GODDARD, P.J., and MeMURRAY, J., concur.. The trial court credited testimony that mother’s sister and attorney, Linda Welch, had stated that she would "break him” in juvenile court. Appellant argues that the trial court erred in refusing to allow Ms. Welch to testify and refute this statement. It is first noted that Ms. Welch was given a chance to testify and decided not to, then came back later and asked to take the stand. Even if the Trial Court should have let her testify at this point, it would be harmless error. The alleged statement is not determinative to the finding that mother tried to exclude the father and his family from her child's life.

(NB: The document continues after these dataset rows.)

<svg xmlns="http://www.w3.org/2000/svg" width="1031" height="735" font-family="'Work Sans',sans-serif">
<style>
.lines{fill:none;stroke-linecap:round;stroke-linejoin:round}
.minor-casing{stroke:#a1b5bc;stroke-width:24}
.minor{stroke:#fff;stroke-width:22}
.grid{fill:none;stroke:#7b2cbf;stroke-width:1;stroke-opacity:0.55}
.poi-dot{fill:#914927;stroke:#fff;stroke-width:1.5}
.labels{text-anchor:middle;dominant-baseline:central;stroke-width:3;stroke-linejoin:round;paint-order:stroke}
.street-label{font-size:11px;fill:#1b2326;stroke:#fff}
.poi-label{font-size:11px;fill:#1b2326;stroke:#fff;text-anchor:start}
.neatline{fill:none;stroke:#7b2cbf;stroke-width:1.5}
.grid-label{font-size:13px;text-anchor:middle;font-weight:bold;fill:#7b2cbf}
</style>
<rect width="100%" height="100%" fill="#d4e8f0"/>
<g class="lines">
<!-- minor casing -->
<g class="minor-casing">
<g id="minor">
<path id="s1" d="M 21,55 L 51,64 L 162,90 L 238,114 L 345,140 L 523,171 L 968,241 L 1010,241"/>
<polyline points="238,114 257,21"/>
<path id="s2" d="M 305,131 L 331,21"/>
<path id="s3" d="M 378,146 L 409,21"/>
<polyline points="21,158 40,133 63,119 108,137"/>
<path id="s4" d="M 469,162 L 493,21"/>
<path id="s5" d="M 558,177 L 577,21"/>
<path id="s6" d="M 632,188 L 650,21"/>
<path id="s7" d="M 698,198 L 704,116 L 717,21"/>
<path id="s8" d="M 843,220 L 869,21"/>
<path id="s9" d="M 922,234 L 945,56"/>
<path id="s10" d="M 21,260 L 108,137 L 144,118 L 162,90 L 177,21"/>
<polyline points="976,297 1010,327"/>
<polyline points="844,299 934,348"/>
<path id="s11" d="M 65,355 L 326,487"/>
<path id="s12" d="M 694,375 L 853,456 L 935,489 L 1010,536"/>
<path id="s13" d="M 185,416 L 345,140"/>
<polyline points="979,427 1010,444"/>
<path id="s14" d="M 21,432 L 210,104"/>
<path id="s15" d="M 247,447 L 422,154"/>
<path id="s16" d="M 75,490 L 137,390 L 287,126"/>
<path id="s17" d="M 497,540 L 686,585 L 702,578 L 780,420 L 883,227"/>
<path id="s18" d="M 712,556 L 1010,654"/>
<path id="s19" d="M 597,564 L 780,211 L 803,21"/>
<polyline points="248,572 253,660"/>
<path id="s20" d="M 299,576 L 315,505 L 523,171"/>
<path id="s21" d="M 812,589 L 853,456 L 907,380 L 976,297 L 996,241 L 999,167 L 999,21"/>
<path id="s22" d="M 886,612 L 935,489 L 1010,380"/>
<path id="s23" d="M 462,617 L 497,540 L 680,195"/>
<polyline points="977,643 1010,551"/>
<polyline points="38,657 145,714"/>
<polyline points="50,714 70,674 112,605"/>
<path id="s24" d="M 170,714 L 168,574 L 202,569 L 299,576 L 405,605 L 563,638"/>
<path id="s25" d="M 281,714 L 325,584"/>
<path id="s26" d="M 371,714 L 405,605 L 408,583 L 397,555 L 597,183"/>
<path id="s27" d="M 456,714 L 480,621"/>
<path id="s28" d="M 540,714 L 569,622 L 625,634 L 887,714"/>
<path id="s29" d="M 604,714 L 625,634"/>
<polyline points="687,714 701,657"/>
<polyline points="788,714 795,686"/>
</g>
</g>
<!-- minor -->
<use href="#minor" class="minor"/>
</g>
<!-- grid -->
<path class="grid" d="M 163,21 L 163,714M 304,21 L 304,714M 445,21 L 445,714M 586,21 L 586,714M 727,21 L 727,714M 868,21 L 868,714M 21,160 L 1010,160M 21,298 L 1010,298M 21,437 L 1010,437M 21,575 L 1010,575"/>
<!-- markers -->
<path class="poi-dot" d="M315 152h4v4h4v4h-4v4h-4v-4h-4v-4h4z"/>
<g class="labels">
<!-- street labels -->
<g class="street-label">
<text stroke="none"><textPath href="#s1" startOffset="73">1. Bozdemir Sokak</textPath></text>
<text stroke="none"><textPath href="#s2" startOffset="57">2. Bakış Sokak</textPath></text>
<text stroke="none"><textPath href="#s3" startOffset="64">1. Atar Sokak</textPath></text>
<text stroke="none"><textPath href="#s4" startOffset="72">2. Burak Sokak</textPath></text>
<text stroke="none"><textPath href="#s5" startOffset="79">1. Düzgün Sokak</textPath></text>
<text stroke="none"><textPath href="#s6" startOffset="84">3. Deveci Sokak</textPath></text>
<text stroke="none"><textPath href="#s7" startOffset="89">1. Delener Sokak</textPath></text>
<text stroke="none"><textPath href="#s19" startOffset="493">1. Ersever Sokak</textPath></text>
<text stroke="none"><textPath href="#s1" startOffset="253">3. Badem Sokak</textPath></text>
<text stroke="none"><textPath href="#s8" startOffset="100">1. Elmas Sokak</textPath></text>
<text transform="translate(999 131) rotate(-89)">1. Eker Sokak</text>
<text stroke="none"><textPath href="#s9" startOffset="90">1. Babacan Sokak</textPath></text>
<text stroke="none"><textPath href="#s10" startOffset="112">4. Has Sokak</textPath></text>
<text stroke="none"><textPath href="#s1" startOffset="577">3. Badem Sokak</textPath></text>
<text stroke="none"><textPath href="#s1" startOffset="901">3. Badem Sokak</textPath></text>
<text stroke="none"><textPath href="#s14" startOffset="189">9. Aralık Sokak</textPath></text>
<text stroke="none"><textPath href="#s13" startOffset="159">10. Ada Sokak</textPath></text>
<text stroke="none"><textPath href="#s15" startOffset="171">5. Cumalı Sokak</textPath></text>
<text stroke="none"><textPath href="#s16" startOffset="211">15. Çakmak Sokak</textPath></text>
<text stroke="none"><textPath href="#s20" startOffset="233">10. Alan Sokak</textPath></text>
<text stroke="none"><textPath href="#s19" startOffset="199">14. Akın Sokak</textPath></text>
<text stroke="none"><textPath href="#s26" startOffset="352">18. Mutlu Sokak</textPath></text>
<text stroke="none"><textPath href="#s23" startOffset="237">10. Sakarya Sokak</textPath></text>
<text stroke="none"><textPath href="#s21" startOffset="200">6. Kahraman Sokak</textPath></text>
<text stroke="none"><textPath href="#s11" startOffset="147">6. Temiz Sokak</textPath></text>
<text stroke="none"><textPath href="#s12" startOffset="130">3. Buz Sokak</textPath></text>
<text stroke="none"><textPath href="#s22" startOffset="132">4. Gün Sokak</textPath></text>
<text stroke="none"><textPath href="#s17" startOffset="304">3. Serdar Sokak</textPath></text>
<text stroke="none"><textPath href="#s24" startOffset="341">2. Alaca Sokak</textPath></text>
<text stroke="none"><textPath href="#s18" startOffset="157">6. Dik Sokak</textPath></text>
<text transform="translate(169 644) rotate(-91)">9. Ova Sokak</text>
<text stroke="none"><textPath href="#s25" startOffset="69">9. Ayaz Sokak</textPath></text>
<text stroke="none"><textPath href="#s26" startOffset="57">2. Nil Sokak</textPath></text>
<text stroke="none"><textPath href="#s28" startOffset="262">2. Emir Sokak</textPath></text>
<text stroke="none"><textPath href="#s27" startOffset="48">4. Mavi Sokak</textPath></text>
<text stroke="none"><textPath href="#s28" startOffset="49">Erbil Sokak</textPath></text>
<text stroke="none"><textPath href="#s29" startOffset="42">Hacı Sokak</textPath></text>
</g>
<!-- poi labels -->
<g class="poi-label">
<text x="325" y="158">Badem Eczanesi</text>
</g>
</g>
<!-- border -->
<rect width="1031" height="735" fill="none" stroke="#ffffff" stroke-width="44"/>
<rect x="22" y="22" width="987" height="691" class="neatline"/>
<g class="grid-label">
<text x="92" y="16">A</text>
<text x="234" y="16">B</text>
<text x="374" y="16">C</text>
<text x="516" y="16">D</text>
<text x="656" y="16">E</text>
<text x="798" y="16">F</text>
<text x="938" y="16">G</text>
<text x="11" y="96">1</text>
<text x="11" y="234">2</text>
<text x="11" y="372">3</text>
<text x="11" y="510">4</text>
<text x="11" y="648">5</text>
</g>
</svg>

The actions of the mother in attempting to have the father characterized as ‘neglectful’ are much more significant in this regard, although we note that we do not agree with Appellant’s additional argument that she is being punished for pursuing such charges. While a review of the statutory definitions of "abuse” and "dependent and neglected child,” in T.C.A. § 37-1-102(b)(1) and (12) demonstrates that they are meant to apply to cases where substantially more significant harm is being inflicted by a parent, the trial court does not appear to have made this issue determinative in the custody decision. We note that there were numerous items weighed and considered in his opinion and think it is fairer to characterize the juvenile court proceedings merely as evidence of the considerable animosity felt by the mother towards the father.
. In its order determining custody, the Trial Court ordered that all transportation arrangements and costs be borne by the mother.